Karl Marx

                                                              

    Karl Marx foi um pensador do século XIX. Um dos primeiros a criticar o modelo democrático que estava ascendendo aos poderes e dando fim as monarquias absolutistas européias. Teve como grande companheiro em seus livros e outros trabalhos, Frederich Engels.

    Sua ideia mais conhecida é o Comunismo, todavia, Marx teve influência em diversos pontos da sociedade. Foi muito influente no século XIX, sendo usados seus pensamentos em diversas revoluções pelo mundo.

           

A história para Marx

 

    Começarei falando do pensador que pode ser considerado o “pai” de Marx na filosofia, Hegel. Este criou um pensamento de que a história é movida pela dialética. O que significa isso? A dialética consiste em discordâncias, oposições e contradições.

    Então chegamos ao primeiro ponto do pensamento marxista, o materialismo dialético, isto é, a dialética dentro de um bem humano. Podemos dizer assim que para Marx, esta materialização da dialética são as revoluções – Marx usa a frase “As revoluções são a locomotiva da história”.

    Ainda dentro da história, encontramos outro ponto da ideia com outra frase feita por ele: “A história da sociedade até aos nossos dias é a história da luta de classes”. Vemos nisso que a história possui um fim, que seria quando acabassem todas as classes sociais.

 

A crítica ao Capitalismo

 

    Esta crítica pode ser iniciada a partir de sua discordância frente John Locke. O mesmo dizia que existiam leis naturais do ser humano que são imutáveis. Já Marx dizia que isto era fruto do Capitalismo e era mentira que elas sempre existiram.

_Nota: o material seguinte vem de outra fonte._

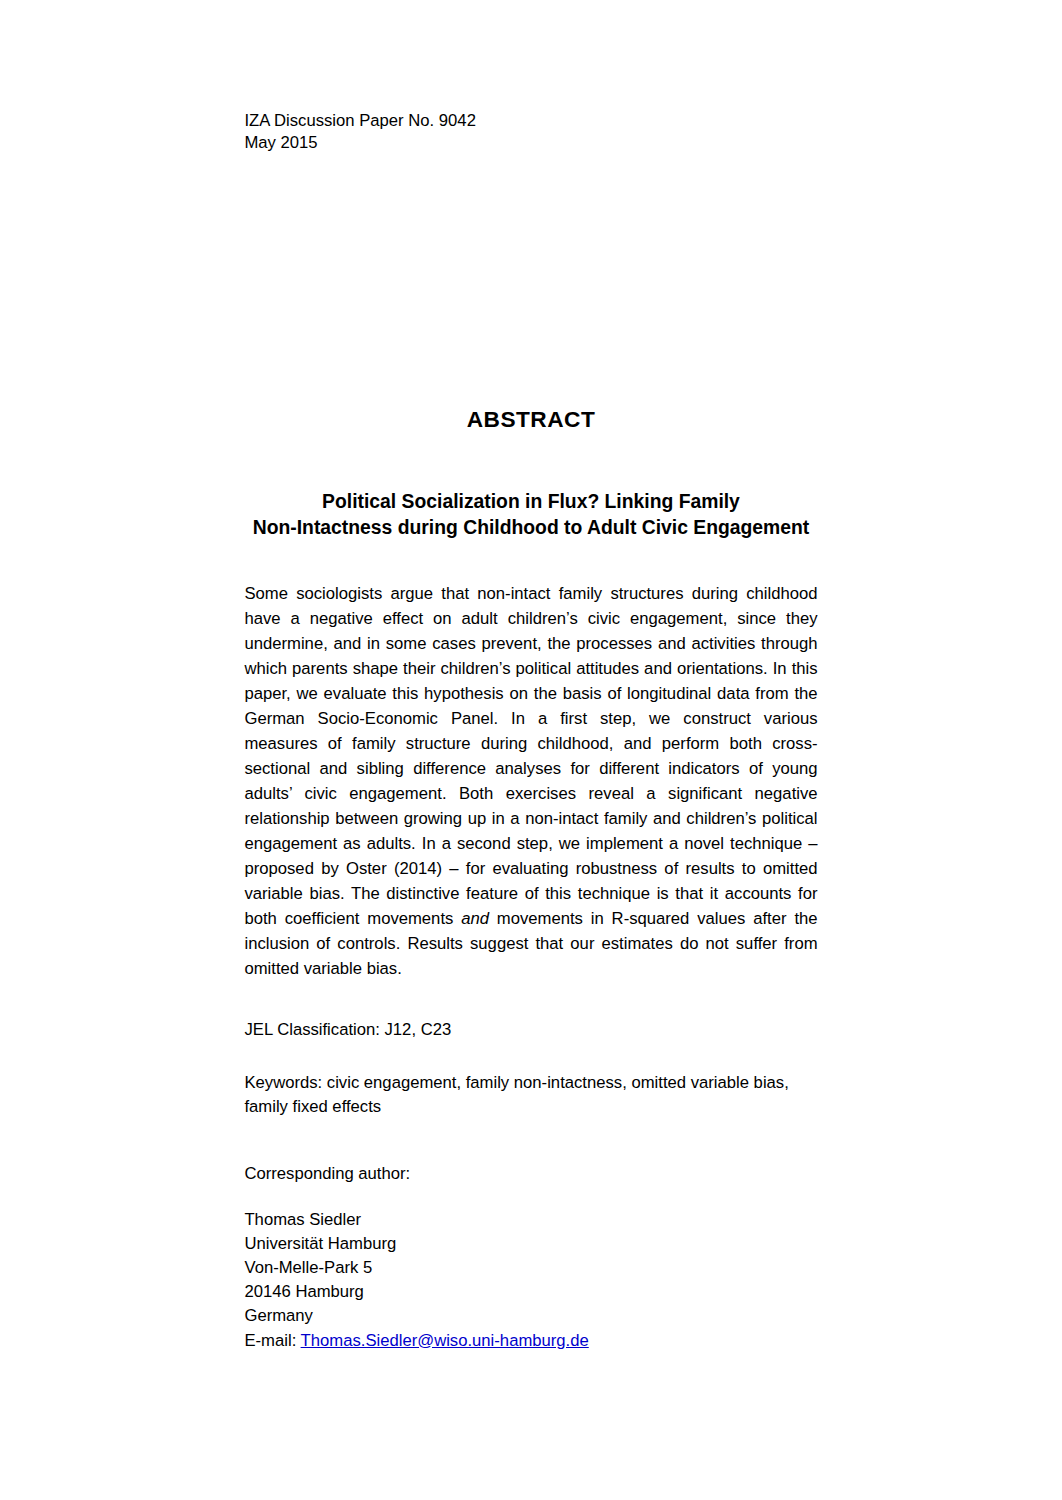IZA Discussion Paper No. 9042
May 2015
ABSTRACT
Political Socialization in Flux? Linking Family
Non-Intactness during Childhood to Adult Civic Engagement
Some sociologists argue that non-intact family structures during childhood have a negative effect on adult children’s civic engagement, since they undermine, and in some cases prevent, the processes and activities through which parents shape their children’s political attitudes and orientations. In this paper, we evaluate this hypothesis on the basis of longitudinal data from the German Socio-Economic Panel. In a first step, we construct various measures of family structure during childhood, and perform both cross-sectional and sibling difference analyses for different indicators of young adults’ civic engagement. Both exercises reveal a significant negative relationship between growing up in a non-intact family and children’s political engagement as adults. In a second step, we implement a novel technique – proposed by Oster (2014) – for evaluating robustness of results to omitted variable bias. The distinctive feature of this technique is that it accounts for both coefficient movements and movements in R-squared values after the inclusion of controls. Results suggest that our estimates do not suffer from omitted variable bias.
JEL Classification: J12, C23
Keywords: civic engagement, family non-intactness, omitted variable bias, family fixed effects
Corresponding author:
Thomas Siedler
Universität Hamburg
Von-Melle-Park 5
20146 Hamburg
Germany
E-mail: Thomas.Siedler@wiso.uni-hamburg.de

    Com isso, a crítica ao egoísmo e a inveja humana podem ser explicadas pela seguinte frase: “Não é a consciência do homem que lhe determina o ser, mas, ao contrário, o seu ser social que lhe determina a consciência”. Ou seja, estes pecados humanos seriam extintos quando a sociedade fosse mais igual, tendo em vista que não teria mais porque haver isto.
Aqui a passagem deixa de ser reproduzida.